Kaiser Health News [KHN] reports that people who suffer from chronic and severe pain “were more likely to have worse health status, use more health care and suffer from more disability than those with less severe pain.”

Richard Nahin, lead author of the NIH analysis, told KHN, “There are so many people in the severe pain category that something has to be done … If people are in the most severe category of pain, whatever treatment they are getting may be inadequate.”
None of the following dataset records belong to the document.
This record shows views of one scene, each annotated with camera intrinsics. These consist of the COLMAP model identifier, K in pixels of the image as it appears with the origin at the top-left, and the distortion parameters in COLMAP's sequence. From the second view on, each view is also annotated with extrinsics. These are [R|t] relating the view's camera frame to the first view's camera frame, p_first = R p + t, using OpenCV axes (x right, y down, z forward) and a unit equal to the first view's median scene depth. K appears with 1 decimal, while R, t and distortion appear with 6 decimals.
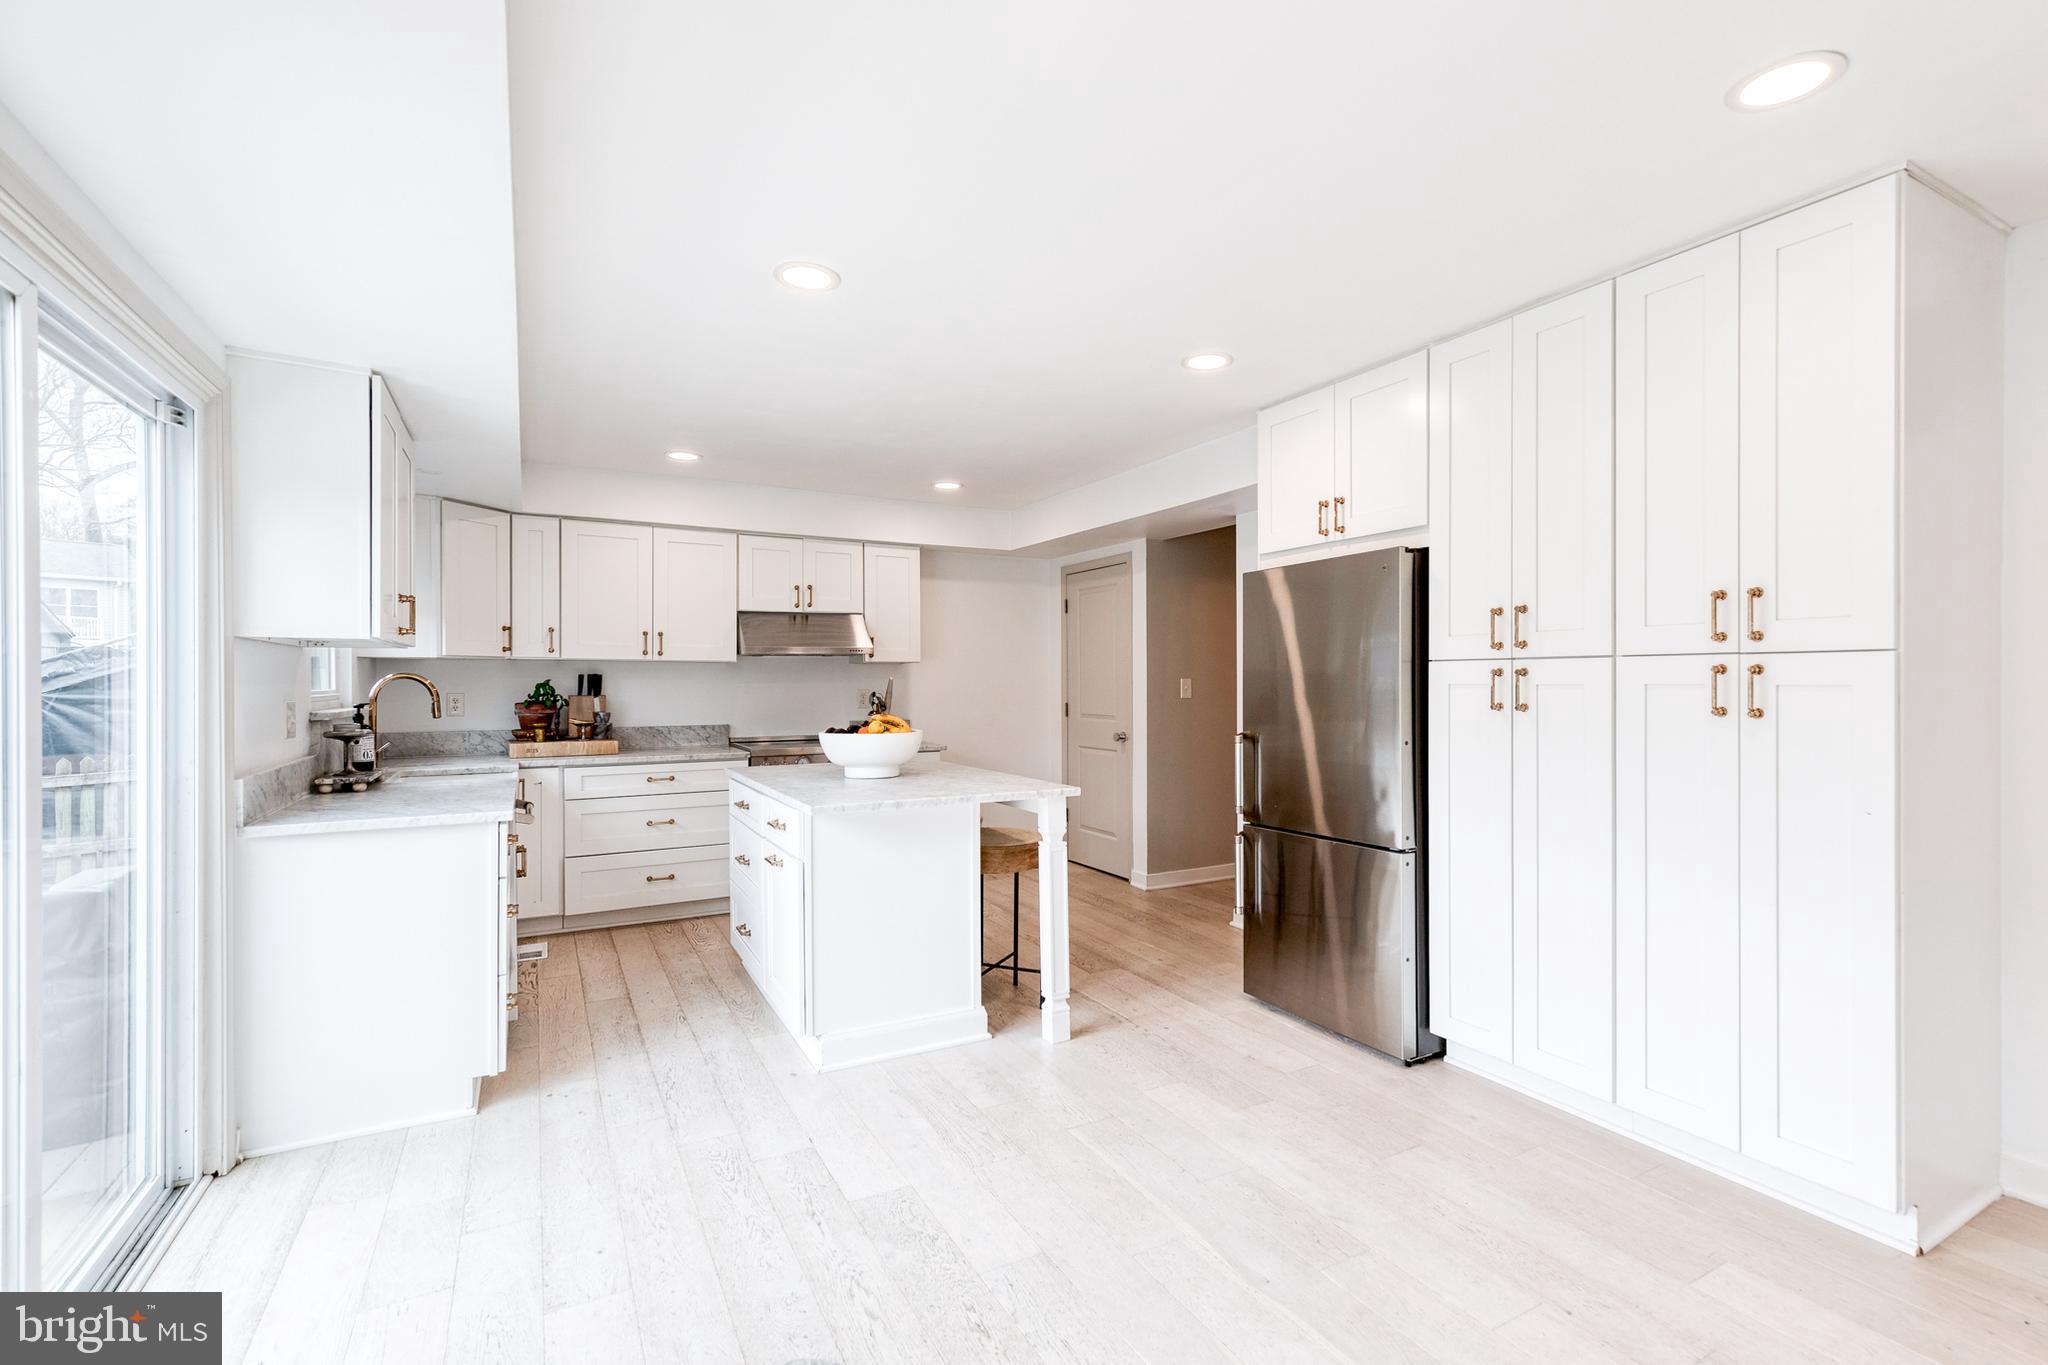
lens RADIAL K [[925.7, 0, 1049.8], [0, 925.7, 688.5], [0, 0, 1]] dist [0.009505, 0.000619]
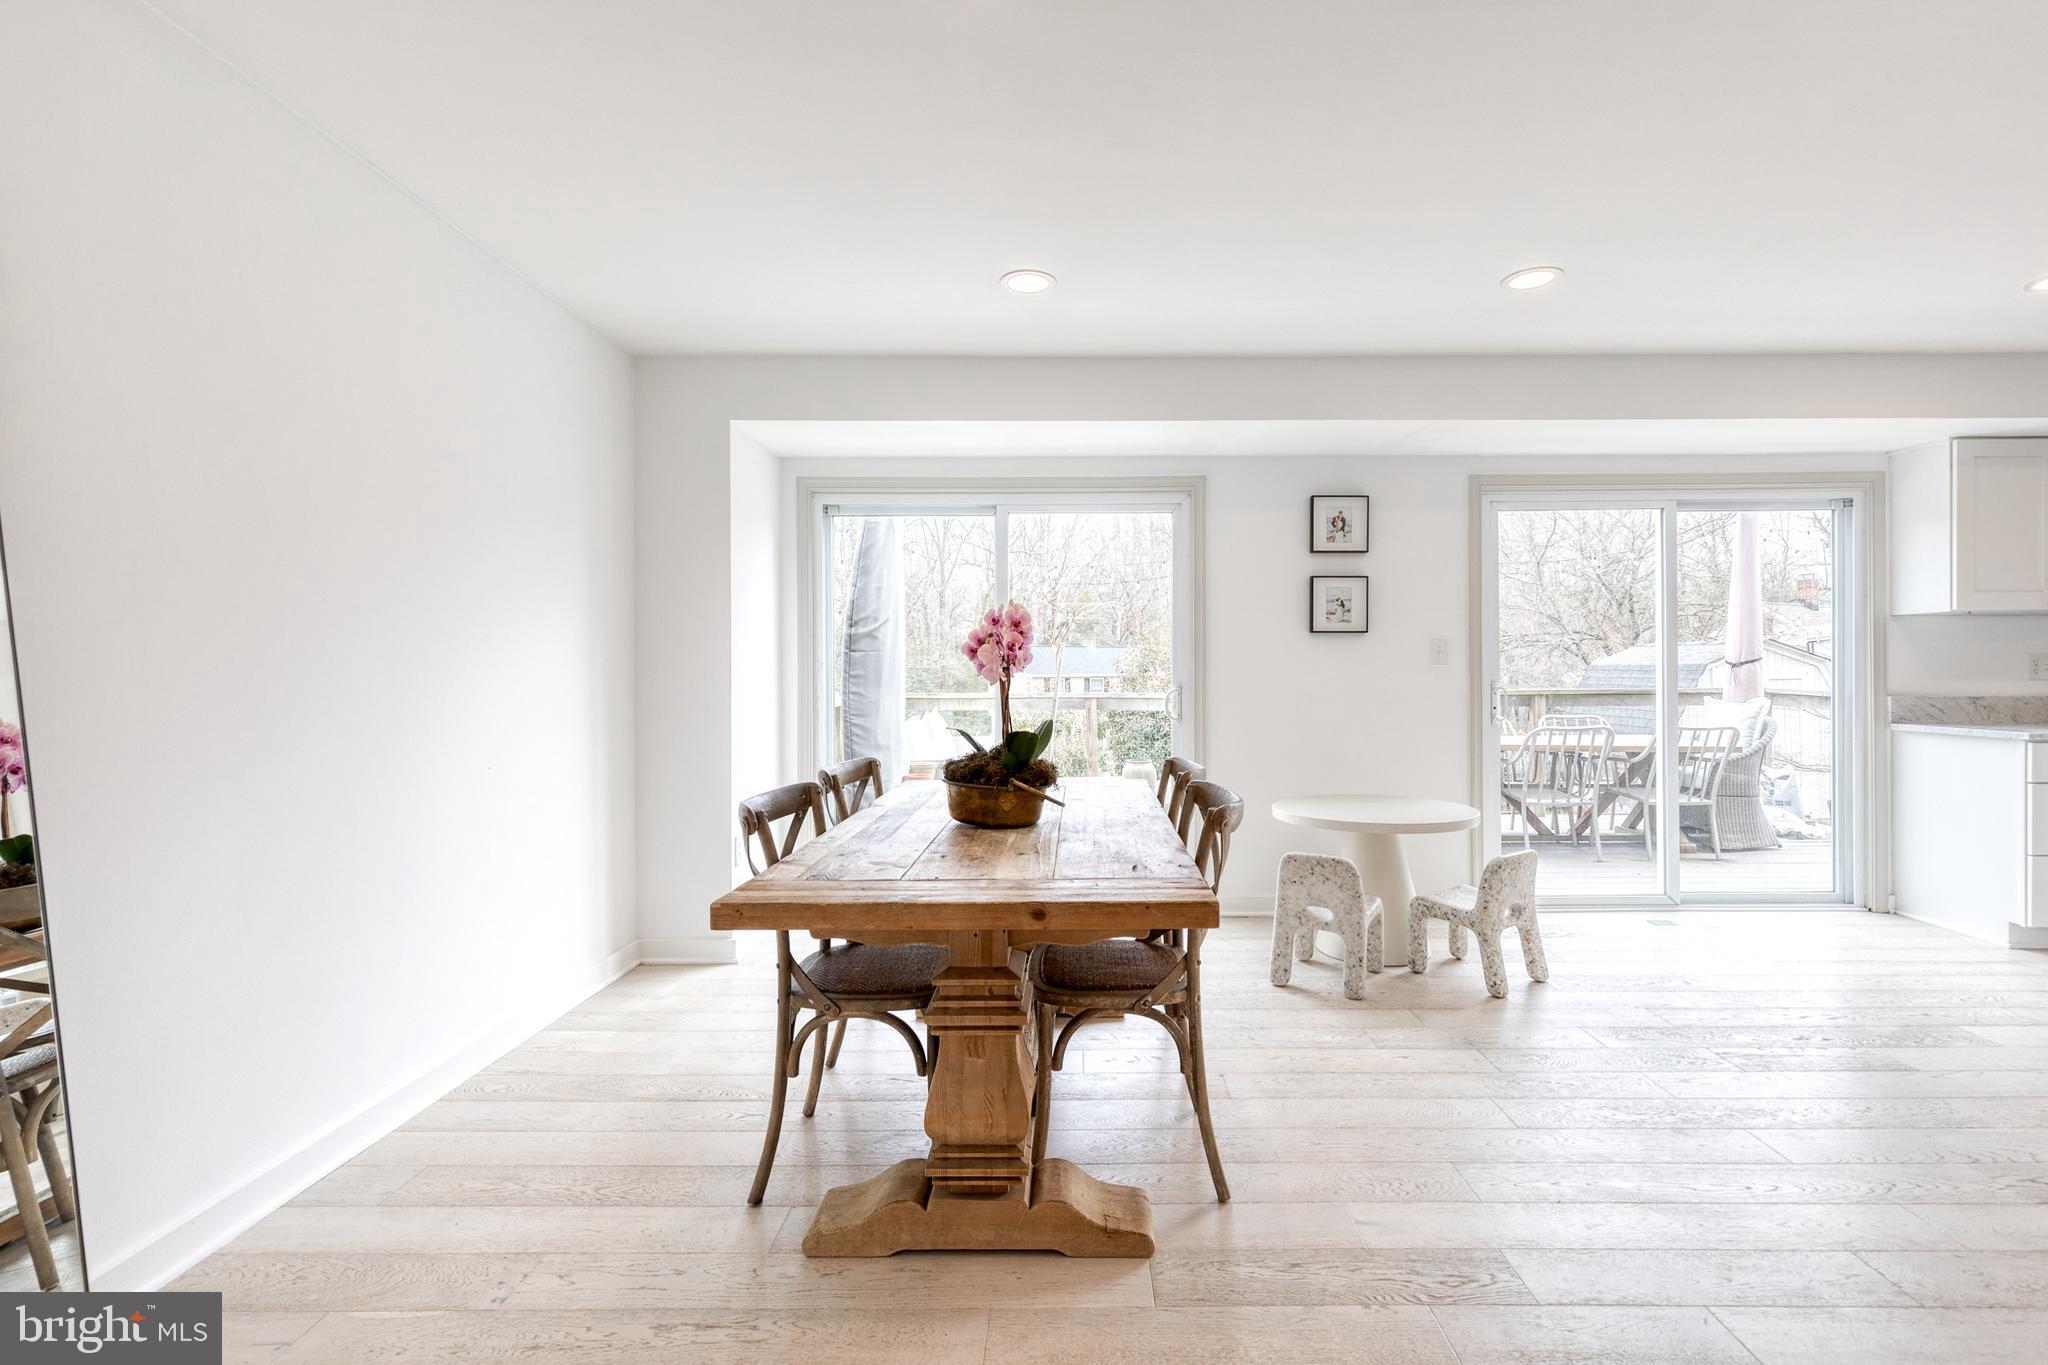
lens RADIAL K [[927.4, 0, 1067.8], [0, 927.4, 671.2], [0, 0, 1]] dist [0.000223, -0.000262]
pose [[-0.495145, 0.005049, -0.868796, 0.831610], [-0.000541, 0.999981, 0.006119, 0.023154], [0.868810, 0.003500, -0.495133, 0.299656]]
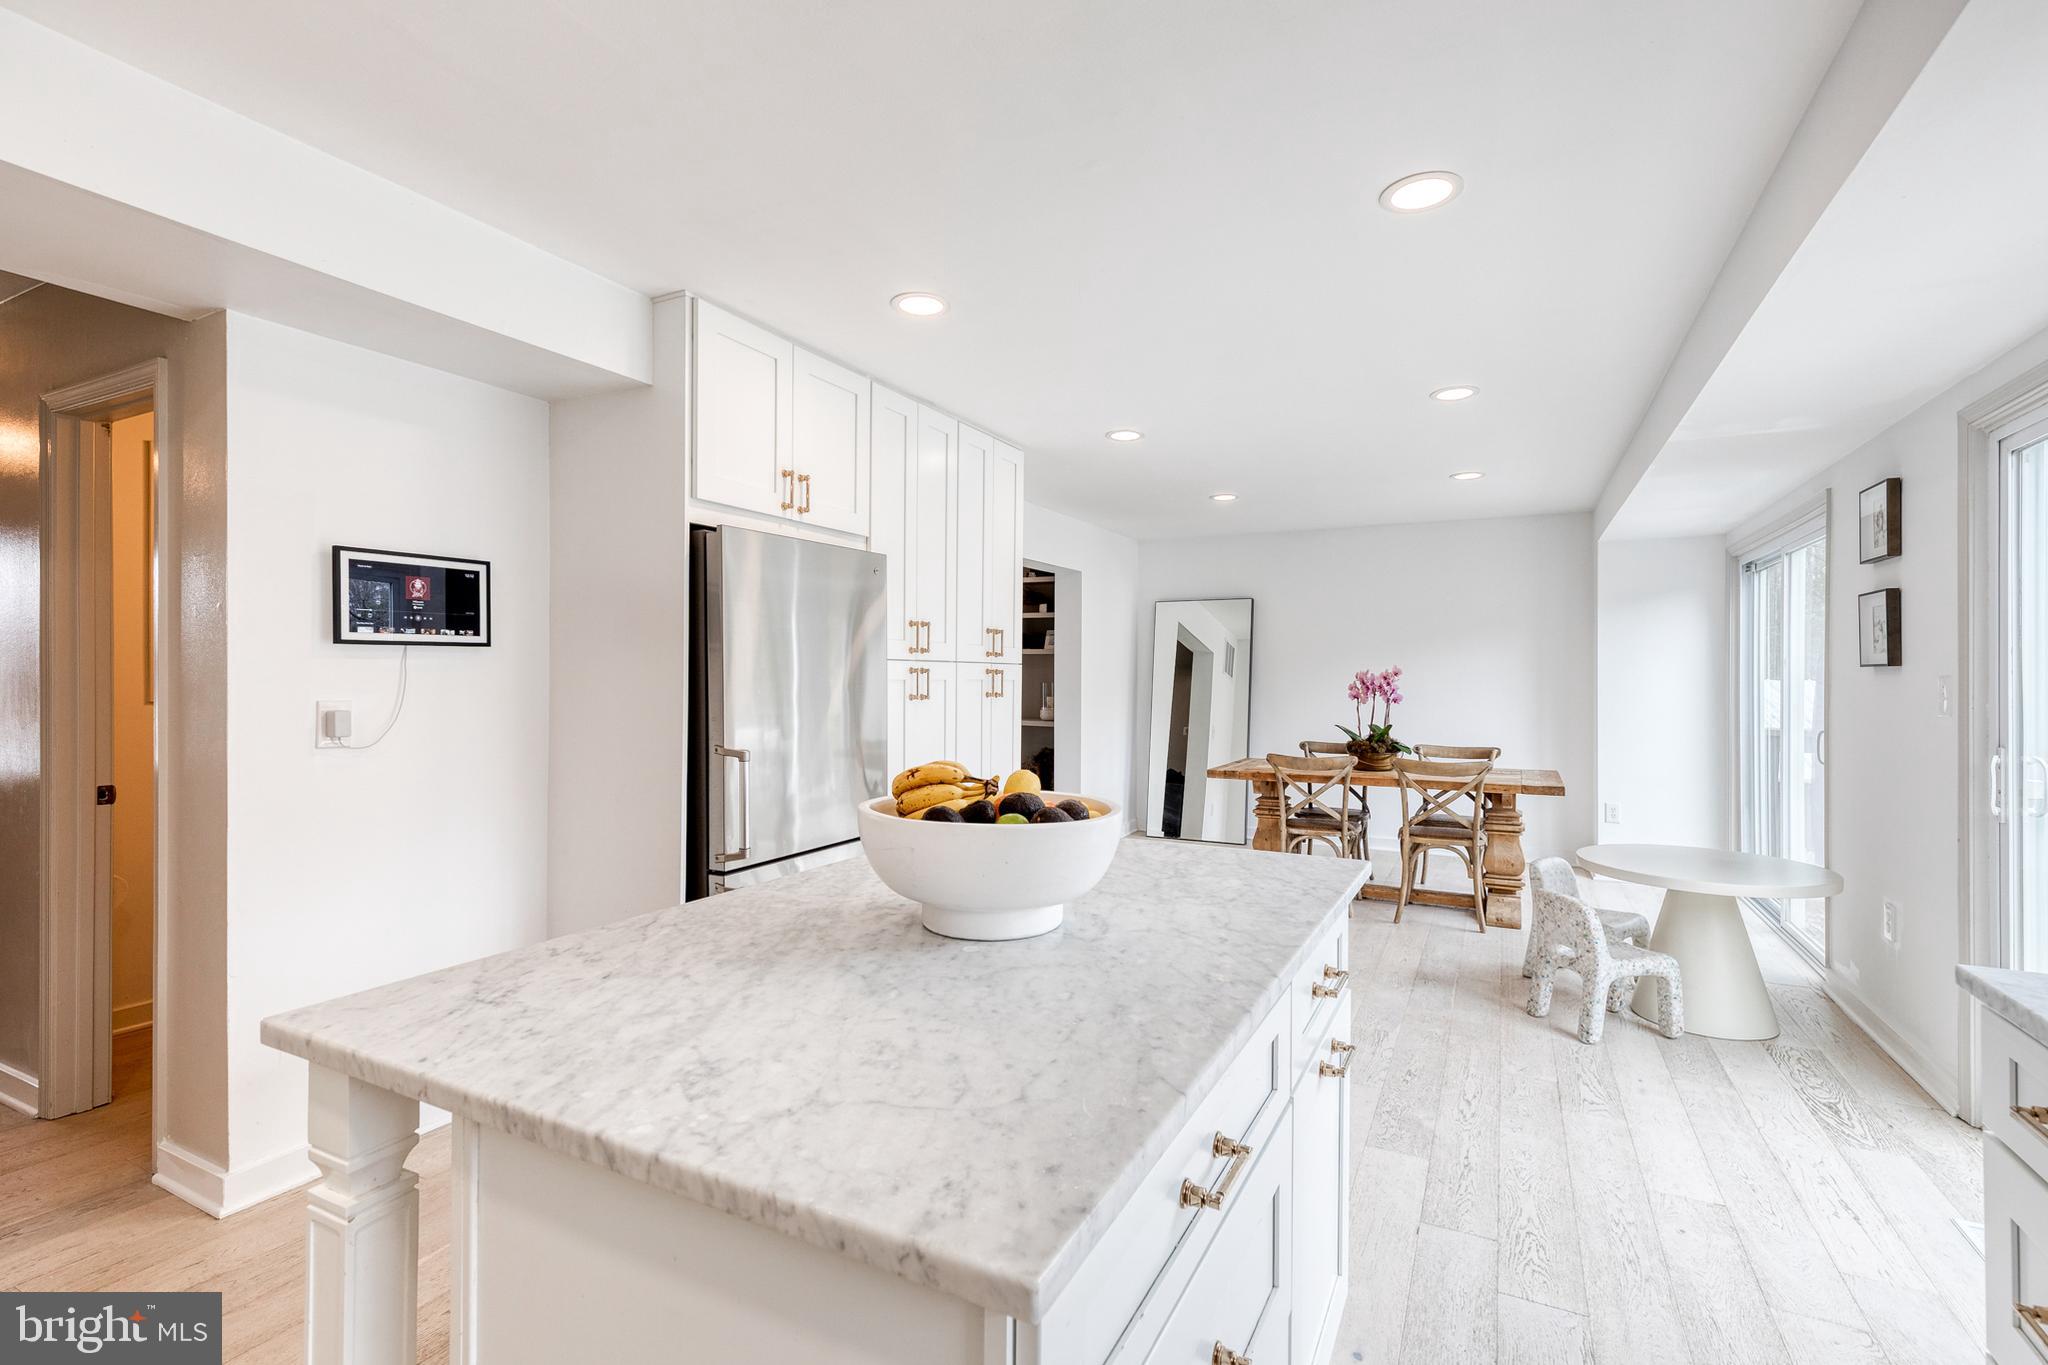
lens RADIAL K [[921.3, 0, 1041.7], [0, 921.3, 688.4], [0, 0, 1]] dist [0.005219, -0.000105]
pose [[-0.560515, -0.009285, 0.828092, -0.458264], [0.003192, 0.999906, 0.013372, -0.007491], [-0.828138, 0.010138, -0.560433, 1.062634]]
Part of this may be because pain treatment isn’t one-size-fits-all. Some patients may be fine on medication, but others, like Paul Gileno, the founder of the U.S. Pain Foundation, might need combinations of other therapies, like acupuncture, meditation or diet changes.

Even then, physicians and pharmacists are increasingly monitored when prescribing opiate painkillers. KHN points out that painkiller abuse and the war on drugs has made it more difficult for legitimate sufferers to get the drugs they need.

Additionally, treatment for other health problems, like cancer, can cause nerve damage and lead to pain for survivors, according to KHN’s analysis.

The study also looked at pain across age and ethnic groups. The NIH reports that Asian and Hispanic populations are less likely to state they have pain.

Whether minorities are not reporting pain because of language barriers or because their pain is less serious isn’t clear.

Untreated pain has huge economic costs for the patients in need of expensive health care and for the caregivers who take care of people unable to work, according to KHN.

The NIH is working on an interagency National Pain Strategy to use the new data to better study and manage pain.